» **About this task**: Below is a set of records, and all of them should be retyped exactly, minus the pictures.

---------- Data listing

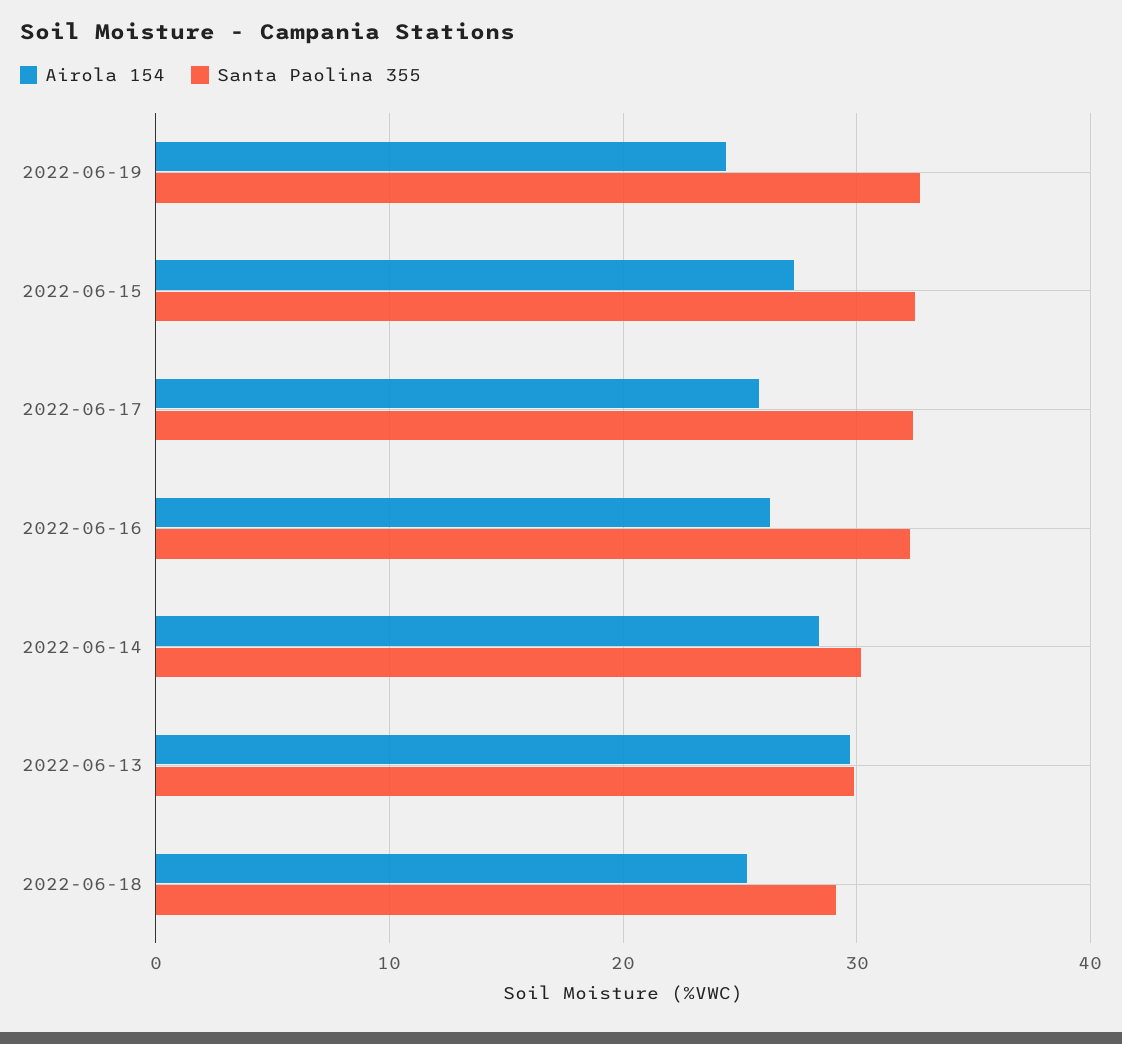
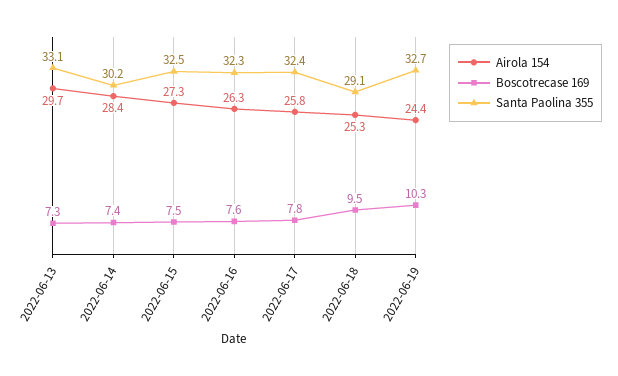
Santa Paolina 355, 2022-06-13: 30 -> 33.1
Boscotrecase 169, 2022-06-13: none -> 7.3
Boscotrecase 169, 2022-06-14: none -> 7.4
Boscotrecase 169, 2022-06-15: none -> 7.5
Boscotrecase 169, 2022-06-16: none -> 7.6
Boscotrecase 169, 2022-06-17: none -> 7.8
Boscotrecase 169, 2022-06-18: none -> 9.5
Boscotrecase 169, 2022-06-19: none -> 10.3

--------------------

» **Written solution**:
Santa Paolina 355, 2022-06-13: 30 -> 33.1
Boscotrecase 169, 2022-06-13: none -> 7.3
Boscotrecase 169, 2022-06-14: none -> 7.4
Boscotrecase 169, 2022-06-15: none -> 7.5
Boscotrecase 169, 2022-06-16: none -> 7.6
Boscotrecase 169, 2022-06-17: none -> 7.8
Boscotrecase 169, 2022-06-18: none -> 9.5
Boscotrecase 169, 2022-06-19: none -> 10.3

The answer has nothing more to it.